Source texts of formatted documents:
□ □ □

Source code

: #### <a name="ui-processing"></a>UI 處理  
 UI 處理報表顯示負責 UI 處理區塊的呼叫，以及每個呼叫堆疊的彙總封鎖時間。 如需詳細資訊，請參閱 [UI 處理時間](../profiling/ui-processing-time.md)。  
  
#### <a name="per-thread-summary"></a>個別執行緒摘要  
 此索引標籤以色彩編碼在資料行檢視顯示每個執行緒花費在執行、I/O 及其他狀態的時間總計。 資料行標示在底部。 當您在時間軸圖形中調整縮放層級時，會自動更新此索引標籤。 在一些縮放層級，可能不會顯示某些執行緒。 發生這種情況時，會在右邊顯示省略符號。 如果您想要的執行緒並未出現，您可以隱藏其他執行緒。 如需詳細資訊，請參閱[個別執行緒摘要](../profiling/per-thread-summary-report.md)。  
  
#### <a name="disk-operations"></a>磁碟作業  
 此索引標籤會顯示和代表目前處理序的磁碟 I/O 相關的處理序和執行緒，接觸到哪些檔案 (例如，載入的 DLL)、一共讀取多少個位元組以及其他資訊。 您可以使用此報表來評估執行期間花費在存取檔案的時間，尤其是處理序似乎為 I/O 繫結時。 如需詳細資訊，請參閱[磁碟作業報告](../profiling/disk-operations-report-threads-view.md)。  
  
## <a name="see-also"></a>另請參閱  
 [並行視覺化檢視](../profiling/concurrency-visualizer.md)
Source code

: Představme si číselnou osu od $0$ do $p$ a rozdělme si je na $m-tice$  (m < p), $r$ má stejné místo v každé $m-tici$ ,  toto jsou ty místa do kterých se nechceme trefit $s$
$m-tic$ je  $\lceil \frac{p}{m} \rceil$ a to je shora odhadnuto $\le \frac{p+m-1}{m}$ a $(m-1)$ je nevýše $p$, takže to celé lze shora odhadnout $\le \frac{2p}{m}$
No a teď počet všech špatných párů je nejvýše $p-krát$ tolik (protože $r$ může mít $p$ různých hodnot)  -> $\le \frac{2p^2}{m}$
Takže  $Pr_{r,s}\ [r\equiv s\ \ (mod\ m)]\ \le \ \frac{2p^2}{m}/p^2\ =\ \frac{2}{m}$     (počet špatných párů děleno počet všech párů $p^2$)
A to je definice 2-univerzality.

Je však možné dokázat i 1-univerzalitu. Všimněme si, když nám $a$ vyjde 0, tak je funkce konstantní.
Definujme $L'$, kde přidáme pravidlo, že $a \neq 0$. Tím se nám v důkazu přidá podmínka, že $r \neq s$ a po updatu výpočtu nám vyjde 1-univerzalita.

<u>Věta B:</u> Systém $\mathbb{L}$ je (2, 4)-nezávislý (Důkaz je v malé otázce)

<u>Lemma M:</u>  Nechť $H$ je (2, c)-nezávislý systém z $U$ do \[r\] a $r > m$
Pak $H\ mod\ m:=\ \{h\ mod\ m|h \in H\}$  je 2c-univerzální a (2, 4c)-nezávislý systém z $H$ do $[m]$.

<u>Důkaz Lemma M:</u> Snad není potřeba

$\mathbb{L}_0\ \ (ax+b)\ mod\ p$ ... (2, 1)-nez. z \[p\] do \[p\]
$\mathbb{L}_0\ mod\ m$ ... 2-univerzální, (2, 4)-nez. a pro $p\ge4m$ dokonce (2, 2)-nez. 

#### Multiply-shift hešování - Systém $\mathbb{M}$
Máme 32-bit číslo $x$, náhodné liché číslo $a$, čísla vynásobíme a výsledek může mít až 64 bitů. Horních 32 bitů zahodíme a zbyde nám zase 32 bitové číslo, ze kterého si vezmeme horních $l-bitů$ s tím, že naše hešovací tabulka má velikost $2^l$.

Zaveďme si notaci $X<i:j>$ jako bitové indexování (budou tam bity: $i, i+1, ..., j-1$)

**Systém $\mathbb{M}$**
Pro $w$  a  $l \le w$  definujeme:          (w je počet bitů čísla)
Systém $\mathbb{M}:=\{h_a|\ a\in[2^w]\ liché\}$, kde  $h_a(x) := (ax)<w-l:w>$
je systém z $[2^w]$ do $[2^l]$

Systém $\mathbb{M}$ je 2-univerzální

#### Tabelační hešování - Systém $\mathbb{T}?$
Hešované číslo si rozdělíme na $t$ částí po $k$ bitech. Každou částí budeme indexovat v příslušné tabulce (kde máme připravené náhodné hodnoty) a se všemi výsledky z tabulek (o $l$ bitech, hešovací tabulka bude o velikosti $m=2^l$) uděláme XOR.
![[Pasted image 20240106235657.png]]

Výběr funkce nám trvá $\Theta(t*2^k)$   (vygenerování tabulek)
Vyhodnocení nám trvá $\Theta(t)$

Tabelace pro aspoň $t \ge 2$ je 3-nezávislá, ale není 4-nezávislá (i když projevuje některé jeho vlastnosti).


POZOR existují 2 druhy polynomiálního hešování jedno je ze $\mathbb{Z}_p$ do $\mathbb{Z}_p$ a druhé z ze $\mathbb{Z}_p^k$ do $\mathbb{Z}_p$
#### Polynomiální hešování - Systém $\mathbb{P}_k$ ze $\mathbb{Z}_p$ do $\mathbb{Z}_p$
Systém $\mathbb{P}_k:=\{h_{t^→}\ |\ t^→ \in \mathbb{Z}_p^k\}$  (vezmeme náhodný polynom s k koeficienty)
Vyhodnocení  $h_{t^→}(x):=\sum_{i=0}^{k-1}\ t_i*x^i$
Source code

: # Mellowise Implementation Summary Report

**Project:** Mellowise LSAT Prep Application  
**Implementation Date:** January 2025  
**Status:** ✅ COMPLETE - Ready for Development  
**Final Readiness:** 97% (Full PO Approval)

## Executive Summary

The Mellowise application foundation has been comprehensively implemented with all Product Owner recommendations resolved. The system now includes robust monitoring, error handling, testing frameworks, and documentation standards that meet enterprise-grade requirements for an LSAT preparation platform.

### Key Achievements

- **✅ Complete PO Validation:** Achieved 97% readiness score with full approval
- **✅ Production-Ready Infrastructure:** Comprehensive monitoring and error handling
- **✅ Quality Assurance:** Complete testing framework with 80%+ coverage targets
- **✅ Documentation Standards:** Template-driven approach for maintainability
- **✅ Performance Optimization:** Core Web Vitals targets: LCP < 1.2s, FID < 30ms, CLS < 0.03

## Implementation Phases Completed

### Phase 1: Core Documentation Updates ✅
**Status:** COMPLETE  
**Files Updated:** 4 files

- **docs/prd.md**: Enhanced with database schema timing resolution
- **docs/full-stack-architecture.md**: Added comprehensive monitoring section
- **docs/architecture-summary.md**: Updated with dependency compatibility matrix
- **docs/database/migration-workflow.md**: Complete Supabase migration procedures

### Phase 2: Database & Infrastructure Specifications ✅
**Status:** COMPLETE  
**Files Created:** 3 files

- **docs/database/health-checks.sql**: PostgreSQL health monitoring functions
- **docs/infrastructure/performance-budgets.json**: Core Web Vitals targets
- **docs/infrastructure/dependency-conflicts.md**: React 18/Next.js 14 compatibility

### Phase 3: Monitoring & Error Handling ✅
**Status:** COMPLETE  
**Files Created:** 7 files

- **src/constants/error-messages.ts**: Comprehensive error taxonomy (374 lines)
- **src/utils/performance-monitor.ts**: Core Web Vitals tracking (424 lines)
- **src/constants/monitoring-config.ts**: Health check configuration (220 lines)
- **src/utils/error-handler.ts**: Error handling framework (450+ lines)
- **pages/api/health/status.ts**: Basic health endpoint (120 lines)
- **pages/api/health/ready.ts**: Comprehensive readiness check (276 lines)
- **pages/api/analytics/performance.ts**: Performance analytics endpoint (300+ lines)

□ □ □

### INSTRUCTION
Working through the records above, establish how many lines contain the string "architecture", and reply with the number by itself.

### WRITTEN ANSWER
2